Wine reads: The New Wine Lover's Companion
The other night I crawled into bed with "The New Wine Lover's Companion" by Ron Herbst and Sharon Tyler Herbst. Sexy, right? Some nights are like that - more learning and less drinking.
The first thing this wine lover did was look for a New Jersey entry to make sure my state is represented in a book that's an "essential reference and a fun guide to great wines." If there was no mention of NJ, I would have wondered what other essential information was left out.
The Garden State was represented, as was the Outer Coastal Plain, one of three New Jersey AVA's and also one of the largest in the country covering over 2.25 million acres in South Jersey.
The book passed my initial test, so I continued to flip through this recently revised edition of the encyclopedia-like tome that's been around since 1995. It didn't take long to realize this book is often going to come in handy. It's thorough and despite being 768 pages, fairly portable.
The A-Z entries cover grape varieties, wine regions, winemaking terms and more. Many of them come complete with pronunciation - something important in the wine world since so many terms and names are foreign. The organization of the entries is straightforward and the writing is easy to understand - you don't have to have a wine certificaiton to comprehend what a claret or a clarete is, or to grasp the difference between the two. I appreciate this because because I don't want anyone to think wine is too complicated to understand and also because I'm still learning myself; I always will be.
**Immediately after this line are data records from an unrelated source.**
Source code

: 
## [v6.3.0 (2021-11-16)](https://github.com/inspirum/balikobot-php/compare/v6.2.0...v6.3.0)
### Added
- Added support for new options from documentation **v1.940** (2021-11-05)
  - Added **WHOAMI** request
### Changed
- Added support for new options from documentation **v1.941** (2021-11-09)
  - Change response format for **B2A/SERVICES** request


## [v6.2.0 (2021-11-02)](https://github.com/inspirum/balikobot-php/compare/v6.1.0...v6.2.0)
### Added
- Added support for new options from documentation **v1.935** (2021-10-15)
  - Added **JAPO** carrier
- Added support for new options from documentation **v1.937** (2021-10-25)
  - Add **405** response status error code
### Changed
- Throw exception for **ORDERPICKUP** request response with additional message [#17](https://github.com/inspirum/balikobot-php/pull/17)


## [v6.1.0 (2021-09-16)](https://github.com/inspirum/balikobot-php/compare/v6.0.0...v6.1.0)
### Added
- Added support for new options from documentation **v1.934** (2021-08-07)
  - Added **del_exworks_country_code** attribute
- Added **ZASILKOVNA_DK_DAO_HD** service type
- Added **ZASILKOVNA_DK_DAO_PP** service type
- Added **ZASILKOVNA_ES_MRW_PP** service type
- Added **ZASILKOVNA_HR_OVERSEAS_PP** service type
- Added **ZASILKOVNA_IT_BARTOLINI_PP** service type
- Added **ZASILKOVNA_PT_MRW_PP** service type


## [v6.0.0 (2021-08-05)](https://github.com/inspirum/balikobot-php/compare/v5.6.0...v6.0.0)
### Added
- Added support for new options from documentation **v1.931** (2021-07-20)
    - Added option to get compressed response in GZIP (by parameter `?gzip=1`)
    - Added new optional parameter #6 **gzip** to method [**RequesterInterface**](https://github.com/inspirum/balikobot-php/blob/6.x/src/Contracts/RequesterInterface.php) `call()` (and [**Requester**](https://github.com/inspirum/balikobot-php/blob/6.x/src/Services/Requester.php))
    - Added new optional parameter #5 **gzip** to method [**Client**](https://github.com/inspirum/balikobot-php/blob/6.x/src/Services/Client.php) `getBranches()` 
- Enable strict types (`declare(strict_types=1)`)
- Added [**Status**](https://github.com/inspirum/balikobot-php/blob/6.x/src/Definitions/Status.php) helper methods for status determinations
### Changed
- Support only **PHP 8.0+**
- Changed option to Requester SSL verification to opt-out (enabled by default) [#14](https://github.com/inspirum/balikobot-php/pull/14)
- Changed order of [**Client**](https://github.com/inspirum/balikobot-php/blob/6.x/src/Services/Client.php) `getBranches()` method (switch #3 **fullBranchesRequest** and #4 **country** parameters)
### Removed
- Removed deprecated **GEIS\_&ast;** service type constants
It's worth flipping to the back of book to the appendix where there's additional info. Particularly helpful is the glossary of wine tasting terms where someone just learning can discover that words like "cat pee" and "flinty" and "naked" are all used for wine - and they don't necessarily means something undesirable.
The glossary also includes practical information on tasting wine, various types of wine openers, serving temperatures and glassware.
"The New Wine Lover's Companion" quickly made its way from my bedside table down to my office where it will remain as a convenient reference book - suitable for a wine loving journalist like me or a wine lover who simply wants to understand a little more about what they're drinking.
Disclaimer: The book was sent to me as a review copy.